* _WORK TO COMPLETE_:
Please set down the entries below once more, exactly.

===== PROVIDED MATERIAL

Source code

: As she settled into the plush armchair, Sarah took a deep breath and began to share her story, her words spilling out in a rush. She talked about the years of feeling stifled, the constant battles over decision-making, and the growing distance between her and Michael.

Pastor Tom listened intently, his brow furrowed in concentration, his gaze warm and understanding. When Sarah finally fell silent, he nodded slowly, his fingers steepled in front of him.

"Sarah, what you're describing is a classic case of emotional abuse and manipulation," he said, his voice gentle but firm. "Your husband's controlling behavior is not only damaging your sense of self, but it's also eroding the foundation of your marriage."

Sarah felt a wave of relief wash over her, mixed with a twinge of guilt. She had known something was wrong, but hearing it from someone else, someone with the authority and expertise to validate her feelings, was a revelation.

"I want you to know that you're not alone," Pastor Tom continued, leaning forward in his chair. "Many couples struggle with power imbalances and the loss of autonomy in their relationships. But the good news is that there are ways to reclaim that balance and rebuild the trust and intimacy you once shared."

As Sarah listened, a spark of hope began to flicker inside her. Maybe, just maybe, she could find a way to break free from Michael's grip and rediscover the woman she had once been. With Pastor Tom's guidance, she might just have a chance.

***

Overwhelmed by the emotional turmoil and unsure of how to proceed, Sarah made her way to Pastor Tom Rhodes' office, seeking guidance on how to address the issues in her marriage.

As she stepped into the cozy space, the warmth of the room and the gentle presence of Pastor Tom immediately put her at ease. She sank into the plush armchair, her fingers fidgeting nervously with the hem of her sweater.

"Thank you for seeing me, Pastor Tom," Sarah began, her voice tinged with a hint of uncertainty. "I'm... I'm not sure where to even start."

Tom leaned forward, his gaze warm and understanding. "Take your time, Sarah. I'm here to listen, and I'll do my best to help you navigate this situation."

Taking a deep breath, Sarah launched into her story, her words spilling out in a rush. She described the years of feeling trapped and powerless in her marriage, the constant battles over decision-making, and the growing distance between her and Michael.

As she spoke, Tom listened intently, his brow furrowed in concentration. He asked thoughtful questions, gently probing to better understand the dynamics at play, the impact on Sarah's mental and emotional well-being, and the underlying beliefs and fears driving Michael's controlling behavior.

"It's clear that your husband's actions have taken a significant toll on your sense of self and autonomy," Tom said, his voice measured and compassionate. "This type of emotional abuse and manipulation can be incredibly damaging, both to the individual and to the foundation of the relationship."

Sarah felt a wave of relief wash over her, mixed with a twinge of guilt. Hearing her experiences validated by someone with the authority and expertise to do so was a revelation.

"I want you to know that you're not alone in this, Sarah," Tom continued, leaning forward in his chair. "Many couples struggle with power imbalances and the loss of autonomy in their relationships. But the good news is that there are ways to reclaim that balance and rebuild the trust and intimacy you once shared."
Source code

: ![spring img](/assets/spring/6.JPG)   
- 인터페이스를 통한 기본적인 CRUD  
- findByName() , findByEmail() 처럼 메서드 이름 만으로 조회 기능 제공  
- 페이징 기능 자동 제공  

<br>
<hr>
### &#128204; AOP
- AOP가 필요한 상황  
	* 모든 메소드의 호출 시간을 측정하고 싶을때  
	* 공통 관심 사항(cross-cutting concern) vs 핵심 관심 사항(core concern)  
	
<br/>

==========

* _EXPECTED OUTPUT_:
Source code

: As she settled into the plush armchair, Sarah took a deep breath and began to share her story, her words spilling out in a rush. She talked about the years of feeling stifled, the constant battles over decision-making, and the growing distance between her and Michael.

Pastor Tom listened intently, his brow furrowed in concentration, his gaze warm and understanding. When Sarah finally fell silent, he nodded slowly, his fingers steepled in front of him.

"Sarah, what you're describing is a classic case of emotional abuse and manipulation," he said, his voice gentle but firm. "Your husband's controlling behavior is not only damaging your sense of self, but it's also eroding the foundation of your marriage."

Sarah felt a wave of relief wash over her, mixed with a twinge of guilt. She had known something was wrong, but hearing it from someone else, someone with the authority and expertise to validate her feelings, was a revelation.

"I want you to know that you're not alone," Pastor Tom continued, leaning forward in his chair. "Many couples struggle with power imbalances and the loss of autonomy in their relationships. But the good news is that there are ways to reclaim that balance and rebuild the trust and intimacy you once shared."

As Sarah listened, a spark of hope began to flicker inside her. Maybe, just maybe, she could find a way to break free from Michael's grip and rediscover the woman she had once been. With Pastor Tom's guidance, she might just have a chance.

***

Overwhelmed by the emotional turmoil and unsure of how to proceed, Sarah made her way to Pastor Tom Rhodes' office, seeking guidance on how to address the issues in her marriage.

As she stepped into the cozy space, the warmth of the room and the gentle presence of Pastor Tom immediately put her at ease. She sank into the plush armchair, her fingers fidgeting nervously with the hem of her sweater.

"Thank you for seeing me, Pastor Tom," Sarah began, her voice tinged with a hint of uncertainty. "I'm... I'm not sure where to even start."

Tom leaned forward, his gaze warm and understanding. "Take your time, Sarah. I'm here to listen, and I'll do my best to help you navigate this situation."

Taking a deep breath, Sarah launched into her story, her words spilling out in a rush. She described the years of feeling trapped and powerless in her marriage, the constant battles over decision-making, and the growing distance between her and Michael.

As she spoke, Tom listened intently, his brow furrowed in concentration. He asked thoughtful questions, gently probing to better understand the dynamics at play, the impact on Sarah's mental and emotional well-being, and the underlying beliefs and fears driving Michael's controlling behavior.

"It's clear that your husband's actions have taken a significant toll on your sense of self and autonomy," Tom said, his voice measured and compassionate. "This type of emotional abuse and manipulation can be incredibly damaging, both to the individual and to the foundation of the relationship."

Sarah felt a wave of relief wash over her, mixed with a twinge of guilt. Hearing her experiences validated by someone with the authority and expertise to do so was a revelation.

"I want you to know that you're not alone in this, Sarah," Tom continued, leaning forward in his chair. "Many couples struggle with power imbalances and the loss of autonomy in their relationships. But the good news is that there are ways to reclaim that balance and rebuild the trust and intimacy you once shared."
Source code

: ![spring img](/assets/spring/6.JPG)   
- 인터페이스를 통한 기본적인 CRUD  
- findByName() , findByEmail() 처럼 메서드 이름 만으로 조회 기능 제공  
- 페이징 기능 자동 제공  

<br>
<hr>
### &#128204; AOP
- AOP가 필요한 상황  
	* 모든 메소드의 호출 시간을 측정하고 싶을때  
	* 공통 관심 사항(cross-cutting concern) vs 핵심 관심 사항(core concern)  
	
<br/>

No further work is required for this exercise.